Djailani namanya, seorang akademisi dibidang musik yang berasal dari Bandung. Menurutnya, Didong jalu bukan untuk saling menjatuhkan dan mengalahkan tapi saling berbagi peran, berbagi irama dan berbagi syair. “lihat saja penonton juga ikut terbawa perasaan dengan syair yang dilantunkan mereka” katanya sambil lebih mengeraskan suaranya ditengah gemuruh suara penonton karena “tukul” dari ceh Biak Cacak.

Ketertarikan Djailani pada Didong Jalu karena pola interaktif yang dihasilkan dari satu kelompok dengan kelompok lain, bahkan penonton juga dapat imbasnya dengan surak-surak mereka.

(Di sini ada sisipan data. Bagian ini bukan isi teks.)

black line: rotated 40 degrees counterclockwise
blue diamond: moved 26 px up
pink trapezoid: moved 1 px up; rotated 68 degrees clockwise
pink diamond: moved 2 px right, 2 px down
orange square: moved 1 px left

Untuk irama yang dihasilkan dari tepukan, ia menyarankan untuk lebih dieksplorasi dan sering-sering berlatih karena menurutnya setiap grup harus punya irama yang khas yang menjadi ciri khas masing-masing kelompok tanpa meninggalkan kekhasan Didong itu sendiri.

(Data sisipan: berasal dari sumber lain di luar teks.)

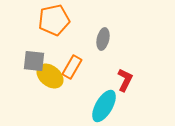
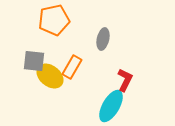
cyan ellipse: moved 7 px right
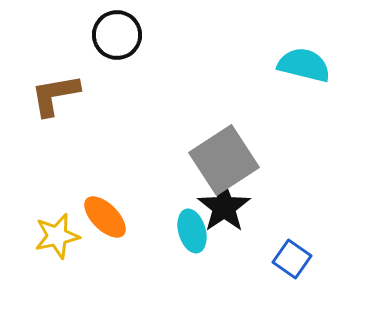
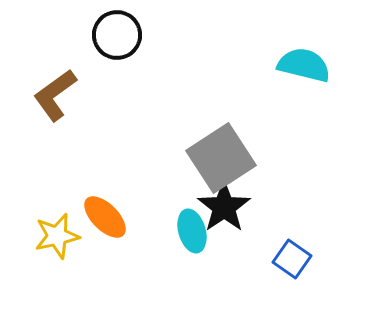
brown L-shape: rotated 26 degrees counterclockwise
gray square: moved 3 px left, 2 px up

Kepulan asap rokok telah memenuhi ruangan, seakan sedang berada di negeri di atas awan dengan kabut paginya. Untuk ini bukan kabut pagi di kota dingin itu tapi kabut yang dihasilkan kepulan asap rokok. Tidak ingin semakin menyiksa paru-paru aku putuskan untuk langsung pulang meski masih ingin rasanya menonton pertunjukan ini. Namun apa yang ingin dikata, memang sering kali kaum hawa didiskriminasi dengan kepulan embun malam ini. (Zuhra Ruhmi Binti Zain)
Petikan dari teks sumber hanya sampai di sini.